Wilson was good at final paragraphs, and the juxtaposition of two from his best-known books may serve as an epitaph, since they frame two ideals to which he gave lasting allegiance. The first passage comes from the ending of Axel’s Castle, where Wilson saluted his chosen authors for the way ‘they have revealed to the imagination a new flexibility and freedom’, adding:

And though we are aware in them of things that are dying – the whole belles-lettristic tradition of Renaissance culture perhaps, compelled to specialise more and more, more and more driven in on itself, as industrialism and democratic education have come to press it closer and closer – they none the less break down the walls of the present and wake us to the hope and exaltation of the untried, unsuspected possibilities of human thought and art.

The second passage concludes his portrait of Oliver Wendell Holmes Jr at the end of Patriotic Gore; these sentences are tellingly quoted by Dabney to round off his deftly sympathetic account of that wilful, lumpy book. Wilson judged that Justice Holmes knew exactly what he was doing when, dying childless, he left his estate to the United States rather than to some more conventional good cause:

He had fought for the Union; he had mastered its laws; he had served in its highest court through a period of three decades. The American Constitution was, as he came to declare, an experiment – what was to come of our democratic society it was impossible for a philosopher to tell – but he had taken responsibility for its working, he had subsisted and achieved his fame through his tenure of the place it had given him; and he returned to the treasury of the Union the little that he had to leave.

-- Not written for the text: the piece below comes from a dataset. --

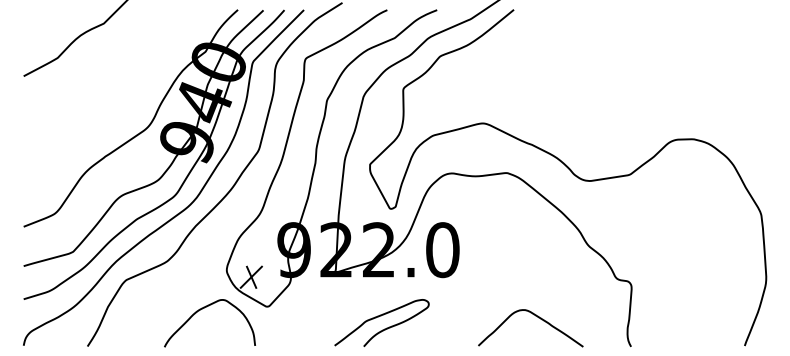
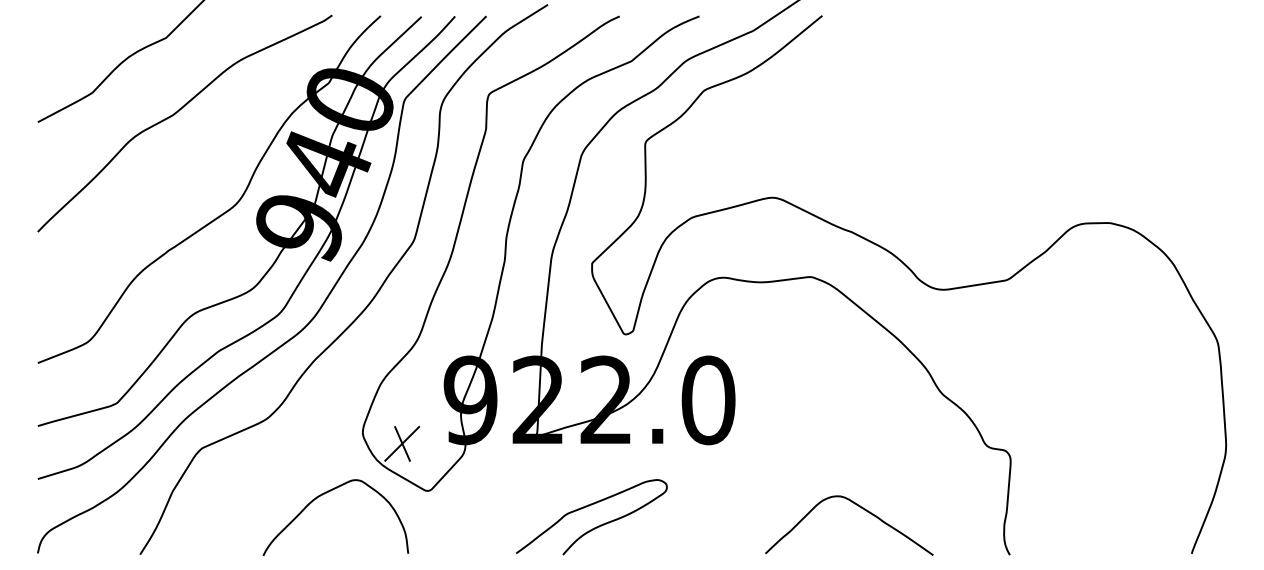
curve: (110, 71) -> (176, 114), added
curve: (378, 317) -> (586, 508), moved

But life has a way of being less shapely than art. The Augustan element in Wilson would no doubt have liked to deliver itself of a few graceful, enduring last words to an admiring (and recording) audience; the reality was more mundane, but perhaps no less appropriate for that. On the last morning of his life, his heart and various other organs failing, Wilson managed to get himself out of bed and into the chair at his writing-table, feebly miming, from some mixture of will and habit, the activity that had defined his life. The nurse who was looking after him at home asked if he would like a bath or breakfast first. He replied: ‘Breakfast.’